The federal government has been criticized, in some quarters, for the recent sacking of 16,ooo doctors on its employ who have been on a nationwide strike since July 1, this year. Their dismissal, personally ordered by President Goodluck Jonathan, came after talks to agree terms with the striking doctors under the aegis of the Nigeria Medical Association (NMA) collapsed). Besides, the government announced it was ending the residency training of doctors. Much of the criticism, surprisingly, has come from the striking doctors themselves who had vowed to risk the sack if it came to that.
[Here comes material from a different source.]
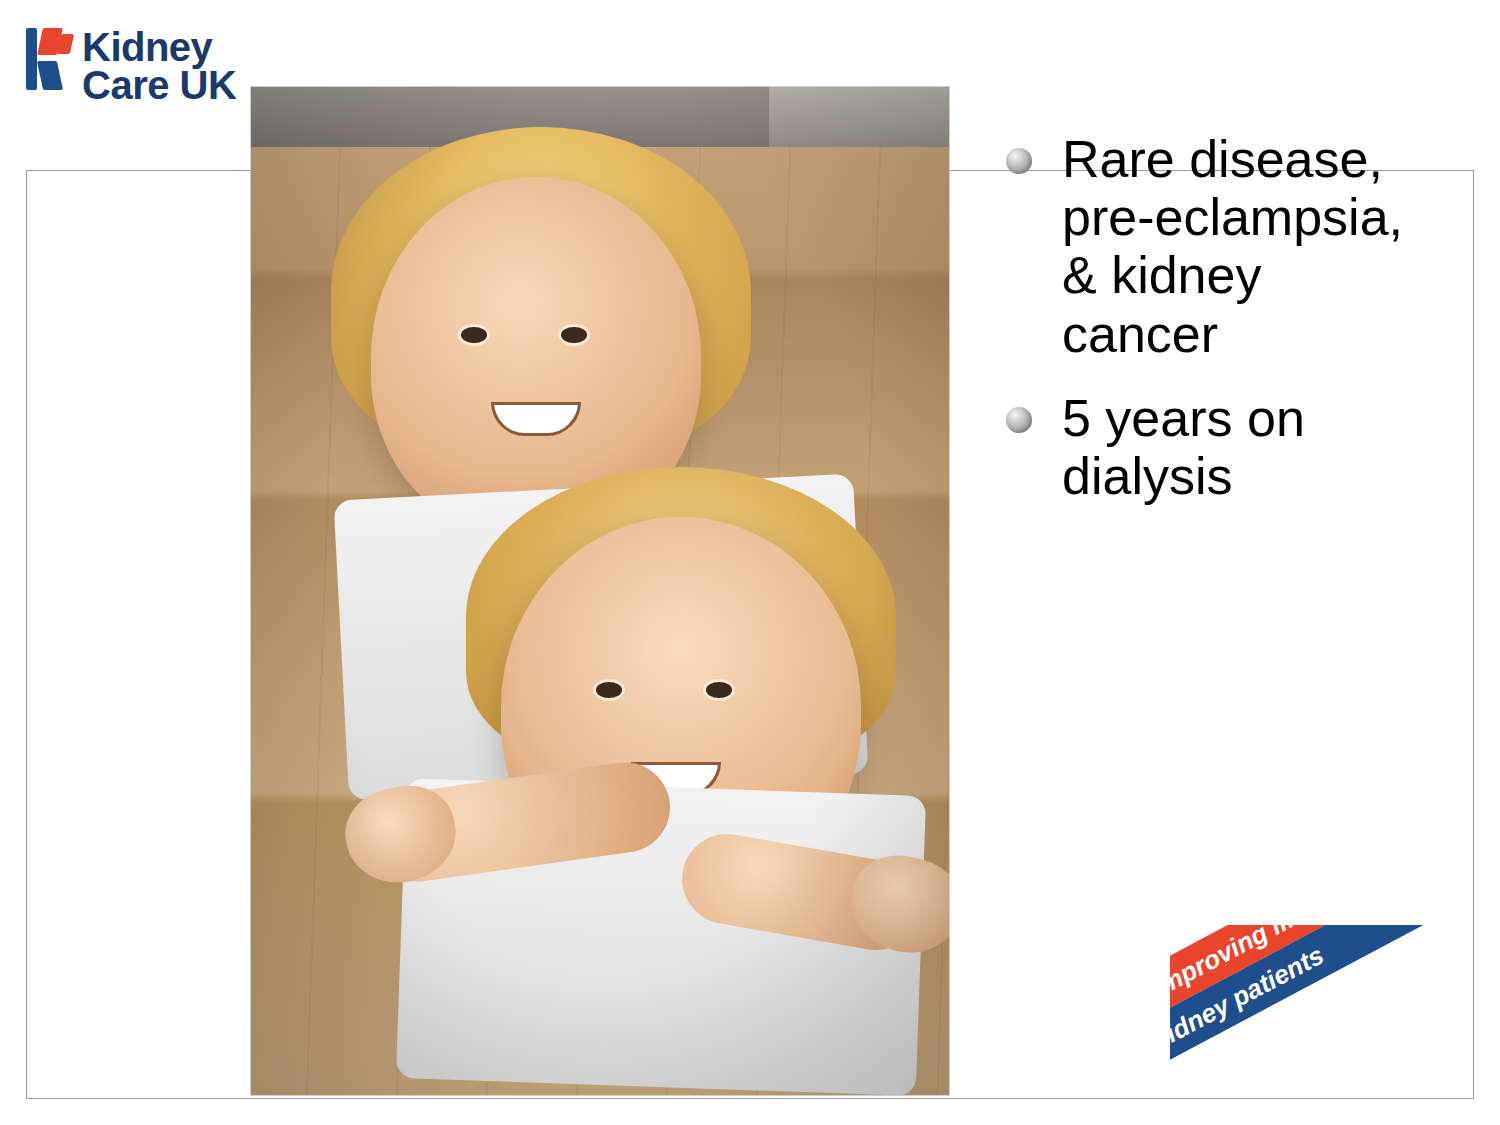Kidney Care UK
Rare disease, pre-eclampsia, & kidney cancer
5 years on dialysis
Improving life for
kidney patients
The doctors advanced over 20 reasons for embarking on the strike which, tragically, came at the same time as Nigeria recorded its first fatalities from the deadly Ebola Virus Disease (EVD), necessitating the government to declare an Ebola Emergency and a N1.9bn contingency budget towards its containment. The reasons for the strike, as given by the NMA in a June 11 open letter to the Secretary to the Government of the Federation (SGF), were 24 in number. Entitled “Facing the Challenges in the Health Sector”, the reasons centred on mainly self- interest. These included the implementation of a January 3, 2014 circular on pay increase and the payment of 22-month pay arrears as well as an increase in doctors’ salaries.
Others were: “correction of entry point of a health officer to CONMESS 1 Step 4 as originally contained in MSS/ MSSS while the Registrar/ Medical officer is moved to CONMESS 3 Step 3; call duty allowance for Honorary Consultants should be increased by 90 per cent; an adjustment in the specialist allowance as contained in the 2009 collective bargaining agreement; all doctors on CONMESS 3 and above must be paid specialist allowance or its equivalent, not less than 50 per cent higher than what is paid to other health workers.
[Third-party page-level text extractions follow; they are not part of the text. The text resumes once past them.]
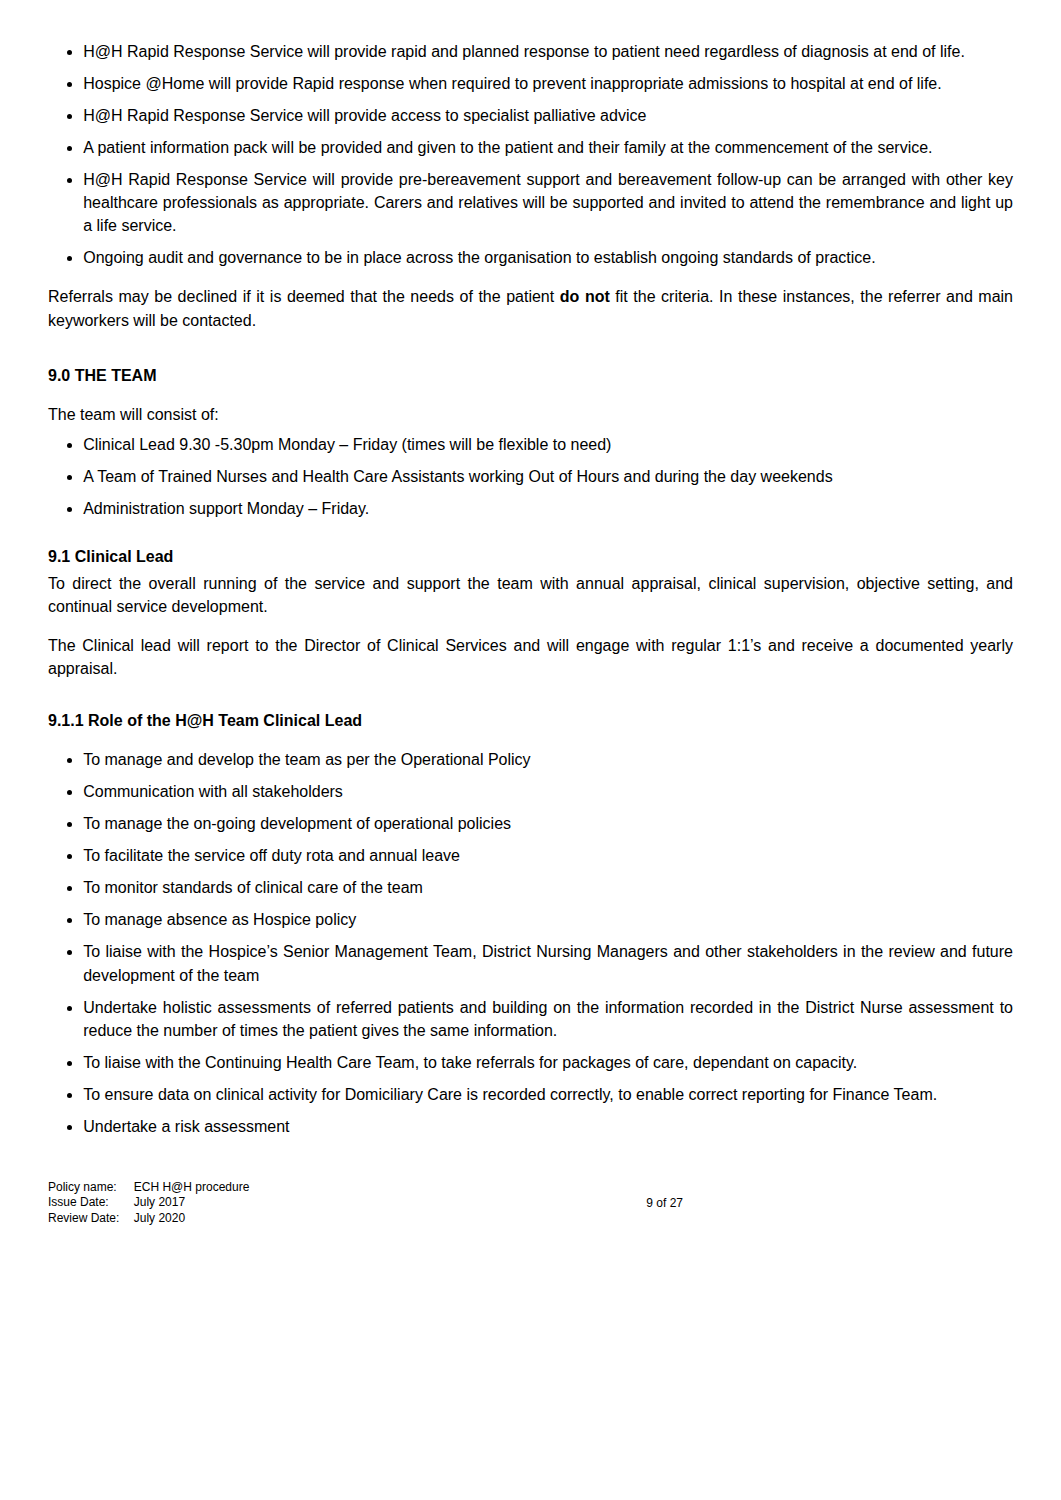H@H Rapid Response Service will provide rapid and planned response to patient need regardless of diagnosis at end of life.
Hospice @Home will provide Rapid response when required to prevent inappropriate admissions to hospital at end of life.
H@H Rapid Response Service will provide access to specialist palliative advice
A patient information pack will be provided and given to the patient and their family at the commencement of the service.
H@H Rapid Response Service will provide pre-bereavement support and bereavement follow-up can be arranged with other key healthcare professionals as appropriate. Carers and relatives will be supported and invited to attend the remembrance and light up a life service.
Ongoing audit and governance to be in place across the organisation to establish ongoing standards of practice.
Referrals may be declined if it is deemed that the needs of the patient do not fit the criteria. In these instances, the referrer and main keyworkers will be contacted.
9.0 THE TEAM
The team will consist of:
Clinical Lead 9.30 -5.30pm Monday – Friday (times will be flexible to need)
A Team of Trained Nurses and Health Care Assistants working Out of Hours and during the day weekends
Administration support Monday – Friday.
9.1 Clinical Lead
To direct the overall running of the service and support the team with annual appraisal, clinical supervision, objective setting, and continual service development.
The Clinical lead will report to the Director of Clinical Services and will engage with regular 1:1’s and receive a documented yearly appraisal.
9.1.1 Role of the H@H Team Clinical Lead
To manage and develop the team as per the Operational Policy
Communication with all stakeholders
To manage the on-going development of operational policies
To facilitate the service off duty rota and annual leave
To monitor standards of clinical care of the team
To manage absence as Hospice policy
To liaise with the Hospice’s Senior Management Team, District Nursing Managers and other stakeholders in the review and future development of the team
Undertake holistic assessments of referred patients and building on the information recorded in the District Nurse assessment to reduce the number of times the patient gives the same information.
To liaise with the Continuing Health Care Team, to take referrals for packages of care, dependant on capacity.
To ensure data on clinical activity for Domiciliary Care is recorded correctly, to enable correct reporting for Finance Team.
Undertake a risk assessment
| Policy name: | ECH H@H procedure |
| Issue Date: | July 2017 |
| Review Date: | July 2020 |
9 of 27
“Hazard allowance for medical doctors must be at least N100, 000 per month. The hazard allowance for medical doctors is said to be at N5, 000 per month presently; immediate release of the circular on rural posting, teaching and other allowances which must include house officers; and an immediate withdrawal of a circular by the Central Bank of Nigeria, CBN authorizing Medical Laboratory Science Council of Nigeria, MLSCN to approve licenses for importation of In-Vitro Diagnostics, IVDs.”
It is, therefore, understandable why the strike received little public support. It is all about the doctors’ welfare improvement and little said about the “challenges in the health sector”. Not that the government is faultless. Indeed, its funding of the health sector has been dwindling over the years. Over 20 years after late Head of State, Gen. Sani Abacha, in a coup broadcast described public hospitals as no more than “consulting clinics”, the situation has not improved at all. Poor funding led to another problem: the burgeoning of private practice. This, in turn, led to theft of public hospital drugs, equipment and other supplies by government-employed senior doctors.
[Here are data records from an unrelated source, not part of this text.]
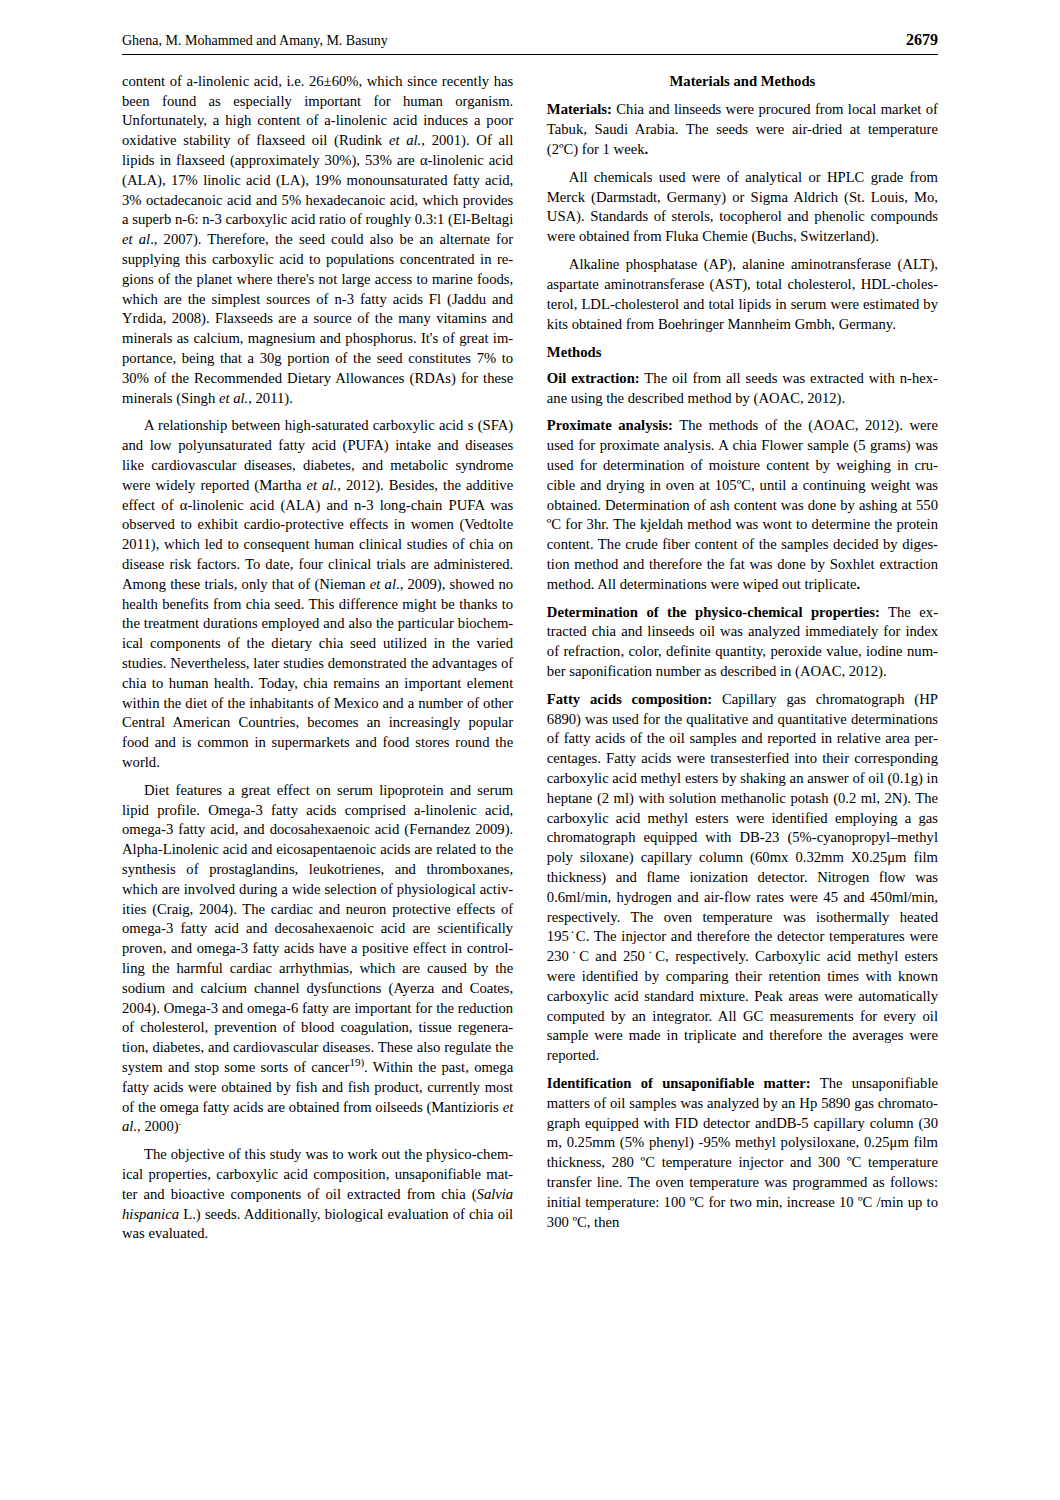Ghena, M. Mohammed and Amany, M. Basuny 2679
content of a-linolenic acid, i.e. 26±60%, which since recently has been found as especially important for human organism. Unfortunately, a high content of a-linolenic acid induces a poor oxidative stability of flaxseed oil (Rudink et al., 2001). Of all lipids in flaxseed (approximately 30%), 53% are α-linolenic acid (ALA), 17% linolic acid (LA), 19% monounsaturated fatty acid, 3% octadecanoic acid and 5% hexadecanoic acid, which provides a superb n-6: n-3 carboxylic acid ratio of roughly 0.3:1 (El-Beltagi et al., 2007). Therefore, the seed could also be an alternate for supplying this carboxylic acid to populations concentrated in regions of the planet where there's not large access to marine foods, which are the simplest sources of n-3 fatty acids Fl (Jaddu and Yrdida, 2008). Flaxseeds are a source of the many vitamins and minerals as calcium, magnesium and phosphorus. It's of great importance, being that a 30g portion of the seed constitutes 7% to 30% of the Recommended Dietary Allowances (RDAs) for these minerals (Singh et al., 2011).
A relationship between high-saturated carboxylic acid s (SFA) and low polyunsaturated fatty acid (PUFA) intake and diseases like cardiovascular diseases, diabetes, and metabolic syndrome were widely reported (Martha et al., 2012). Besides, the additive effect of α-linolenic acid (ALA) and n-3 long-chain PUFA was observed to exhibit cardio-protective effects in women (Vedtolte 2011), which led to consequent human clinical studies of chia on disease risk factors. To date, four clinical trials are administered. Among these trials, only that of (Nieman et al., 2009), showed no health benefits from chia seed. This difference might be thanks to the treatment durations employed and also the particular biochemical components of the dietary chia seed utilized in the varied studies. Nevertheless, later studies demonstrated the advantages of chia to human health. Today, chia remains an important element within the diet of the inhabitants of Mexico and a number of other Central American Countries, becomes an increasingly popular food and is common in supermarkets and food stores round the world.
Diet features a great effect on serum lipoprotein and serum lipid profile. Omega-3 fatty acids comprised a-linolenic acid, omega-3 fatty acid, and docosahexaenoic acid (Fernandez 2009). Alpha-Linolenic acid and eicosapentaenoic acids are related to the synthesis of prostaglandins, leukotrienes, and thromboxanes, which are involved during a wide selection of physiological activities (Craig, 2004). The cardiac and neuron protective effects of omega-3 fatty acid and decosahexaenoic acid are scientifically proven, and omega-3 fatty acids have a positive effect in controlling the harmful cardiac arrhythmias, which are caused by the sodium and calcium channel dysfunctions (Ayerza and Coates, 2004). Omega-3 and omega-6 fatty are important for the reduction of cholesterol, prevention of blood coagulation, tissue regeneration, diabetes, and cardiovascular diseases. These also regulate the system and stop some sorts of cancer19). Within the past, omega fatty acids were obtained by fish and fish product, currently most of the omega fatty acids are obtained from oilseeds (Mantizioris et al., 2000).
The objective of this study was to work out the physico-chemical properties, carboxylic acid composition, unsaponifiable matter and bioactive components of oil extracted from chia (Salvia hispanica L.) seeds. Additionally, biological evaluation of chia oil was evaluated.
Materials and Methods
Materials: Chia and linseeds were procured from local market of Tabuk, Saudi Arabia. The seeds were air-dried at temperature (2ºC) for 1 week.
All chemicals used were of analytical or HPLC grade from Merck (Darmstadt, Germany) or Sigma Aldrich (St. Louis, Mo, USA). Standards of sterols, tocopherol and phenolic compounds were obtained from Fluka Chemie (Buchs, Switzerland).
Alkaline phosphatase (AP), alanine aminotransferase (ALT), aspartate aminotransferase (AST), total cholesterol, HDL-cholesterol, LDL-cholesterol and total lipids in serum were estimated by kits obtained from Boehringer Mannheim Gmbh, Germany.
Methods
Oil extraction: The oil from all seeds was extracted with n-hexane using the described method by (AOAC, 2012).
Proximate analysis: The methods of the (AOAC, 2012). were used for proximate analysis. A chia Flower sample (5 grams) was used for determination of moisture content by weighing in crucible and drying in oven at 105ºC, until a continuing weight was obtained. Determination of ash content was done by ashing at 550 ºC for 3hr. The kjeldah method was wont to determine the protein content. The crude fiber content of the samples decided by digestion method and therefore the fat was done by Soxhlet extraction method. All determinations were wiped out triplicate.
Determination of the physico-chemical properties: The extracted chia and linseeds oil was analyzed immediately for index of refraction, color, definite quantity, peroxide value, iodine number saponification number as described in (AOAC, 2012).
Fatty acids composition: Capillary gas chromatograph (HP 6890) was used for the qualitative and quantitative determinations of fatty acids of the oil samples and reported in relative area percentages. Fatty acids were transesterfied into their corresponding carboxylic acid methyl esters by shaking an answer of oil (0.1g) in heptane (2 ml) with solution methanolic potash (0.2 ml, 2N). The carboxylic acid methyl esters were identified employing a gas chromatograph equipped with DB-23 (5%-cyanopropyl–methyl poly siloxane) capillary column (60mx 0.32mm X0.25μm film thickness) and flame ionization detector. Nitrogen flow was 0.6ml/min, hydrogen and air-flow rates were 45 and 450ml/min, respectively. The oven temperature was isothermally heated 195˙C. The injector and therefore the detector temperatures were 230˙C and 250˙C, respectively. Carboxylic acid methyl esters were identified by comparing their retention times with known carboxylic acid standard mixture. Peak areas were automatically computed by an integrator. All GC measurements for every oil sample were made in triplicate and therefore the averages were reported.
Identification of unsaponifiable matter: The unsaponifiable matters of oil samples was analyzed by an Hp 5890 gas chromatograph equipped with FID detector andDB-5 capillary column (30 m, 0.25mm (5% phenyl) -95% methyl polysiloxane, 0.25μm film thickness, 280 ºC temperature injector and 300 ºC temperature transfer line. The oven temperature was programmed as follows: initial temperature: 100 ºC for two min, increase 10 ºC /min up to 300 ºC, then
But the point at which the doctors finally lost the battle of wits against the government was in July when the “importation” of Ebola into this country was announced by the government which appealed passionately to the striking doctors to suspend the industrial action and enlist in the national campaign to contain the epidemic. The doctors’ adamancy so embarrassed the NMApresident, Dr. Kayode Obembe, that, on August 9, he tendered his resignation. He described a continuation of the strike as a “deception” that did not sit well with “my integrity and honour”.
This said, we do believe the federal government, having won the battle for the minds of most Nigerians, should have stopped there. Dismissing the doctors, stopping their pay and terminating residency training was wrong. Two wrongs do not make a right, they say. Dialogue with the doctors should be restarted to bring them all on board in the fight against Ebola which, the WHO has warned, might take another six months to contain.